_STUDY TEXT_:
────────────────────────────────────────

10. Macro Indicators: Who’s Working in Philadelphia? A Look at Overall Employment Gains at the City Level by Gender Since 2010 (Gender – Part I)

Research
Representative Image of gender-gaps in employment. AI generated Image

 

Our previous analysis revealed notable improvements in workforce participation, including a 72.5% increase in youth employment (ages 16–19), a dramatic 58.2% increase among workers with less than a high school education, and strong growth among Hispanic/Latino workers with a 34.5% increase.

Building on those findings, this edition of Leading Indicators shifts the demographic lens to examine employment patterns across gender over the same 2010–2023 period. By benchmarking against peer cities—Chicago, Detroit, and Pittsburgh—we assess whether Philadelphia’s employment growth, marked by the addition of 379,200 jobs between 2010 and 2023, has translated into measurable gains across gender. In other words, has the economic expansion in Philadelphia fostered equitable workforce participation in the same dimensions for both women and men?

 

What You Need to Know

  • By 2023, both men and women in Philadelphia experienced substantial employment gains, with the male employment rate rising from 59.6% in 2010 to 75.2% in 2023, and the female rate increasing from 59% to 72.6%. While Philadelphia trails Chicago, where 80% of males and 74.6% of females were working, it significantly outperforms Detroit (male 62.5%, female 59.4%) and closely aligns with Pittsburgh (male 77.8%, female 74.5%).
  • Although the gender employment rates in Philadelphia appear relatively close, the 2.6 percentage point gap suggests ongoing structural advantages favoring male workers. Key reasons include wage gaps despite higher educational attainment, persistent caregiving burdens on women, and limited childcare access that restricts workforce participation especially for women.

────────────────────────────────────────

(Dataset entries)

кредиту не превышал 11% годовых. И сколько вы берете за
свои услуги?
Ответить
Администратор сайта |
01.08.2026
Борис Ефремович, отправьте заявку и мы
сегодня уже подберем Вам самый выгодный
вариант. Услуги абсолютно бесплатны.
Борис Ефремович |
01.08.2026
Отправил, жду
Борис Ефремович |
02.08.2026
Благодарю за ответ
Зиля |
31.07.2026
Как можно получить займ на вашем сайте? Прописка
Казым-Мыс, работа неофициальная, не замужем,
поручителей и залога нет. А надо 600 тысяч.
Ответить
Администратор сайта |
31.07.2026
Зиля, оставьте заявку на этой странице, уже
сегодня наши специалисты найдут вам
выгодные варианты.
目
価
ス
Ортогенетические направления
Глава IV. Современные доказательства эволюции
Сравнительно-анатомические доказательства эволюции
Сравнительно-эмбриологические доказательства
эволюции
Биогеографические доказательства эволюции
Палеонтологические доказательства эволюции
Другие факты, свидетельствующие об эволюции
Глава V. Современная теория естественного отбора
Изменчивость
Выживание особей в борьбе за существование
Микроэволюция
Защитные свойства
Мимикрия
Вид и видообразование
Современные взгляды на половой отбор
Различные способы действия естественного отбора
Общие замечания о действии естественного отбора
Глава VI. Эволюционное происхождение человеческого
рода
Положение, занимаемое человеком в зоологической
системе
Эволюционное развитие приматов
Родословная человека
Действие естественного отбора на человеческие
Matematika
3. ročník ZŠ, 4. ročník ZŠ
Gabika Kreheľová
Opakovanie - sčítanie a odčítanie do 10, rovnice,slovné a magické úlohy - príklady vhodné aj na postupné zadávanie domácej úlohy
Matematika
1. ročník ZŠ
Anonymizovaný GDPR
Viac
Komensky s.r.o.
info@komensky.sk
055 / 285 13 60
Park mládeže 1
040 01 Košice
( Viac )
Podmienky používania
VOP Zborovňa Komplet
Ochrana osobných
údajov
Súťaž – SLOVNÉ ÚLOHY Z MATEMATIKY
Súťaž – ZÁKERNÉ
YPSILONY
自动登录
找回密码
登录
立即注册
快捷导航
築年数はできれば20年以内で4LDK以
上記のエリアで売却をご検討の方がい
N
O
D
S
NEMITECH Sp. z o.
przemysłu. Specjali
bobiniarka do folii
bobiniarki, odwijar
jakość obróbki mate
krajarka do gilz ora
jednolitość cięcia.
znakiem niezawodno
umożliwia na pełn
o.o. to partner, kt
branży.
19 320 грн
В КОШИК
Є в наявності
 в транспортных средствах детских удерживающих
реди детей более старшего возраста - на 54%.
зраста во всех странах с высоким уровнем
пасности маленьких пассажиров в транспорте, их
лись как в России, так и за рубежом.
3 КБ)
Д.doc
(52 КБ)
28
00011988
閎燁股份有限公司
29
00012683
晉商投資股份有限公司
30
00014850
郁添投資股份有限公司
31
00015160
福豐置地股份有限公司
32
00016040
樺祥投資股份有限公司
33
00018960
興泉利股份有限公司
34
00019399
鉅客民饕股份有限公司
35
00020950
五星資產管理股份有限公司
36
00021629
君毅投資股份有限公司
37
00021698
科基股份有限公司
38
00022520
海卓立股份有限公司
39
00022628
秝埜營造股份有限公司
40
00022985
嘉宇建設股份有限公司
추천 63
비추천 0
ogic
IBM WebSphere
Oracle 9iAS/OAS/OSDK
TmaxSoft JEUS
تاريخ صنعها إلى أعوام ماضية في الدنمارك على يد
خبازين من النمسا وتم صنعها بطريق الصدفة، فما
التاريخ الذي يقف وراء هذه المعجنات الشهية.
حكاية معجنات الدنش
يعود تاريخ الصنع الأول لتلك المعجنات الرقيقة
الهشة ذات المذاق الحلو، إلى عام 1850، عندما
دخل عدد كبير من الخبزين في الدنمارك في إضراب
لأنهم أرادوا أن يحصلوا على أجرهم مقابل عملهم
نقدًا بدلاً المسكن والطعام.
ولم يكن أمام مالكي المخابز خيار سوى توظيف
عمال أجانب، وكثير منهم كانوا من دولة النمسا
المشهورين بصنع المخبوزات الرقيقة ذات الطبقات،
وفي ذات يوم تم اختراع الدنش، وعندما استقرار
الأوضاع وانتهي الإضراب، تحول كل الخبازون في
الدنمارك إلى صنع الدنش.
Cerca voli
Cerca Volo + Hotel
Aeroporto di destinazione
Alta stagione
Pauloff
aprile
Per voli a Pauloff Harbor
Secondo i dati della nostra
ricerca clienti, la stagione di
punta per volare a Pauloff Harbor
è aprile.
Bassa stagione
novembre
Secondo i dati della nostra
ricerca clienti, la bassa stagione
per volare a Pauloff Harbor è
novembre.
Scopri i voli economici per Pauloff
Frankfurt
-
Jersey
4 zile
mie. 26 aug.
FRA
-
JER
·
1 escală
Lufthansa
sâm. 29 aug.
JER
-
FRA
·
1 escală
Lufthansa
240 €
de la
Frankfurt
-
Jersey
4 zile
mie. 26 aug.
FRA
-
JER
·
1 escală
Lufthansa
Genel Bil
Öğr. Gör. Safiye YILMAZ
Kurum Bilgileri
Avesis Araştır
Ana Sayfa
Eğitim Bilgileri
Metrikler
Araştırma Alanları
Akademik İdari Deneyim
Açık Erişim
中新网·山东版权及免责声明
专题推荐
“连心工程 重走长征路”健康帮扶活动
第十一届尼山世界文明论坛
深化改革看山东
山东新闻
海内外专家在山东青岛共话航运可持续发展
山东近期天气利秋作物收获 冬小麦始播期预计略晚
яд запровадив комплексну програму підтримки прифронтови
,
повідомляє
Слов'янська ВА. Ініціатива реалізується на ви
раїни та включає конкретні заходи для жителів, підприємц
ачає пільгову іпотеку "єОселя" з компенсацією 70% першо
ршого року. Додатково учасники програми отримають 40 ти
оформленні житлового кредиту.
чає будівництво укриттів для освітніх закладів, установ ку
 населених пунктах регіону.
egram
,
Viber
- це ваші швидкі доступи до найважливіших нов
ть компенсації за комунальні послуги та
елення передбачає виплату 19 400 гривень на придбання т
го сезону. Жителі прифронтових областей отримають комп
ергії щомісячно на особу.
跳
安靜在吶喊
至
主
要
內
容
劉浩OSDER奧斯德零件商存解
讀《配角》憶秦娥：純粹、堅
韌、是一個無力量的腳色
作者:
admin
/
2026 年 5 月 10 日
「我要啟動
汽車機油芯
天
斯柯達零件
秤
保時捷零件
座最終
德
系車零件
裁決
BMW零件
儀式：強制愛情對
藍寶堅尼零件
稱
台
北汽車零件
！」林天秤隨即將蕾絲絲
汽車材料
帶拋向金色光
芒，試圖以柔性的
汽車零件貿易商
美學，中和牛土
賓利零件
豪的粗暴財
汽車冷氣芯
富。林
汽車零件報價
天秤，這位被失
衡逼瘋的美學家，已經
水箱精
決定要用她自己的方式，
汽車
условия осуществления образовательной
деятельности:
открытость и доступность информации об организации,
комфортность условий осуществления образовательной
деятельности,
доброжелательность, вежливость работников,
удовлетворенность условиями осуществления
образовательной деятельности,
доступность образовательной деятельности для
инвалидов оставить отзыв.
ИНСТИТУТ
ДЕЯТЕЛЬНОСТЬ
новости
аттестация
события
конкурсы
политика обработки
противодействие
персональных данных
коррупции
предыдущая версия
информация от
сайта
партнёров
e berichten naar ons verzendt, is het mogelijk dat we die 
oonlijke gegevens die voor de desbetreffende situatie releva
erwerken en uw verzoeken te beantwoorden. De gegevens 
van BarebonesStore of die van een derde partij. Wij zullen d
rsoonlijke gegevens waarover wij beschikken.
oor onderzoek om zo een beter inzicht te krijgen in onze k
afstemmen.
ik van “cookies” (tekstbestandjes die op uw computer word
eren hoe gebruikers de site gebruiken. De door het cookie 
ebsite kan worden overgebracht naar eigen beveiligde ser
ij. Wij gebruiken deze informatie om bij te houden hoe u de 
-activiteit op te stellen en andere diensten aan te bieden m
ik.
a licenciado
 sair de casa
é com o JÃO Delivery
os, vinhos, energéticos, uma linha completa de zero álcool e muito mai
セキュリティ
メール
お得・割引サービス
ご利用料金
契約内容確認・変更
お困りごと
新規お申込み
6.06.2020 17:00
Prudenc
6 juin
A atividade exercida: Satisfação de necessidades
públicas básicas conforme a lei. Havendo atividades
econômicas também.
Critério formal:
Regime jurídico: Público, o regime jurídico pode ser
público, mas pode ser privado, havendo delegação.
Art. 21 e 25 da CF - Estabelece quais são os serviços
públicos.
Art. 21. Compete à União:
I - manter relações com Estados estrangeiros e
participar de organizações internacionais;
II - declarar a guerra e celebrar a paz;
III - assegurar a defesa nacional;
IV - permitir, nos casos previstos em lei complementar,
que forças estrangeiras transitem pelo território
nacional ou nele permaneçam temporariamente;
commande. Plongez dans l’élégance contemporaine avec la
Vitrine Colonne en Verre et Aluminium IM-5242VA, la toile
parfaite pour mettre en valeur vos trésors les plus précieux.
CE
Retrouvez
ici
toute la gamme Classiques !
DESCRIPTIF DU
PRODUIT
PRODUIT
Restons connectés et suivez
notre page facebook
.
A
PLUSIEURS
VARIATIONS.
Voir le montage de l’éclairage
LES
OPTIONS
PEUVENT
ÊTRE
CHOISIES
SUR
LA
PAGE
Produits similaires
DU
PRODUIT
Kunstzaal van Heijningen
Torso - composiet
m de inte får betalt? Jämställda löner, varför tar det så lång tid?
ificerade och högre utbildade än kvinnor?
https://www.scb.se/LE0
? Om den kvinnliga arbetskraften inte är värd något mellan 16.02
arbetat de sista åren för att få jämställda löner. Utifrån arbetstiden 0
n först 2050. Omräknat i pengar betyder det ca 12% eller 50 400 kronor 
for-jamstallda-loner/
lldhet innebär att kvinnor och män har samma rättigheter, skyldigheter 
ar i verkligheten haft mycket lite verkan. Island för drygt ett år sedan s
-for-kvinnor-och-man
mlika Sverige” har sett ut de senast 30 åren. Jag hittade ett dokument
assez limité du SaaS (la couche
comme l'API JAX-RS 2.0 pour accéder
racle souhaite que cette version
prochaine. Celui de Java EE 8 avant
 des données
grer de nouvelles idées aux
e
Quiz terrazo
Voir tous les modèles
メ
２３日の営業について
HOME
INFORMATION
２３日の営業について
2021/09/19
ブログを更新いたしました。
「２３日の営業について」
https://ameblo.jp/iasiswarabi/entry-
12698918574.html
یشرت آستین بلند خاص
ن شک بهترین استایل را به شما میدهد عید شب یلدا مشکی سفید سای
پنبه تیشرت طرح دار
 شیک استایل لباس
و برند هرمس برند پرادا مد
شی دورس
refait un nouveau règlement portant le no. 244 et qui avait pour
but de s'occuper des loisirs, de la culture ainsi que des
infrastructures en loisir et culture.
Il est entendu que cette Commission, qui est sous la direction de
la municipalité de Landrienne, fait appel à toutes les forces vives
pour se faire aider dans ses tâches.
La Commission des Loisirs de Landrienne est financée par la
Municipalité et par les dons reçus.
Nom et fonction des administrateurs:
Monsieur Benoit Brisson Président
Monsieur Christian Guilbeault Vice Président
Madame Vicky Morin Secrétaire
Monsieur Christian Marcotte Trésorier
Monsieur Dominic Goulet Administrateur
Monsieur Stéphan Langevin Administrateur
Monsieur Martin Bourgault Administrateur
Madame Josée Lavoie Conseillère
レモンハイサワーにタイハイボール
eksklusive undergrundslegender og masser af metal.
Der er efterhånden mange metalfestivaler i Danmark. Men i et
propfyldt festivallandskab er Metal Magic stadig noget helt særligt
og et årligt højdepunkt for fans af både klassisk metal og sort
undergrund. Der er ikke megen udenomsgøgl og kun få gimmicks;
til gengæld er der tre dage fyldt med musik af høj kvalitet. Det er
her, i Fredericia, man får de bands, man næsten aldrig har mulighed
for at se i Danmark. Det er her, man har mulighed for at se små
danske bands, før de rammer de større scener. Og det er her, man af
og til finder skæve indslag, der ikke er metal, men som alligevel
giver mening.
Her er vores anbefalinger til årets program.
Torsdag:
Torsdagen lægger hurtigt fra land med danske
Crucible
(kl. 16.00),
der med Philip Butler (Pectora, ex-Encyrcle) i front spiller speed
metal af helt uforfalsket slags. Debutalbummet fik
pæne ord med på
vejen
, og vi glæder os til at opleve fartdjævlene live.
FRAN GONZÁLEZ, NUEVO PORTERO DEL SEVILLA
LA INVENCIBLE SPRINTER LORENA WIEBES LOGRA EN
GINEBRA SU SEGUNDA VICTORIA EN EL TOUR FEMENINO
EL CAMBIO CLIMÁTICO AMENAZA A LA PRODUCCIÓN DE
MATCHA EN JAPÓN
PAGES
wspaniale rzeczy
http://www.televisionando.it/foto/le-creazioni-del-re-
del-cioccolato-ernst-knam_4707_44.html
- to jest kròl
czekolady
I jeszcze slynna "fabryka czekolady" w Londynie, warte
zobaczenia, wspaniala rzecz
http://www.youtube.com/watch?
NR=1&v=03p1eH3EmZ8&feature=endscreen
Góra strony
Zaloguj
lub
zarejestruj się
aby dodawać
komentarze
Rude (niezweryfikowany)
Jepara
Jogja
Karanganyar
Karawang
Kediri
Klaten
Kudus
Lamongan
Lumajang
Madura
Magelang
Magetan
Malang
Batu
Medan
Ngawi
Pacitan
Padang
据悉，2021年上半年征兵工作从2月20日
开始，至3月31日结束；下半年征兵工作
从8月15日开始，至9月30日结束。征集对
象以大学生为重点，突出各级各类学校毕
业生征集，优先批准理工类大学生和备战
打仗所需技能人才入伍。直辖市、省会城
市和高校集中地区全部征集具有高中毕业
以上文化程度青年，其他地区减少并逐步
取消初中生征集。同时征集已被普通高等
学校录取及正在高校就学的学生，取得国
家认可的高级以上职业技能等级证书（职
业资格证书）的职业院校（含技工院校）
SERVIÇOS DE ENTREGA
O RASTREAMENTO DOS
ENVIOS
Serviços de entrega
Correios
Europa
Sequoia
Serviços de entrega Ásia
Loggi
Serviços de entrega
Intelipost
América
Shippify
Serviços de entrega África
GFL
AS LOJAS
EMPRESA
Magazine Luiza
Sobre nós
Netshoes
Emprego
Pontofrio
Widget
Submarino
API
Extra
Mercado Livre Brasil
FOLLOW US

────────────────────────────────────────

_THINGS TO DO_:
a: Translate this sentence from the employment article into Spanish: "In other words, has the economic expansion in Philadelphia fostered equitable workforce participation in the same dimensions for both women and men?"
b: Extract every line of the rows that contains the string "Harbor", treating uppercase and lowercase as different.
The employment article and the rows were taken from unrelated sources.

_ANSWERS BY ITEM NUMBER_:
a: En otras palabras, ¿ha fomentado la expansión económica de Filadelfia una participación equitativa en la fuerza laboral en las mismas dimensiones tanto para las mujeres como para los hombres?

b:
Per voli a Pauloff Harbor
punta per volare a Pauloff Harbor
per volare a Pauloff Harbor è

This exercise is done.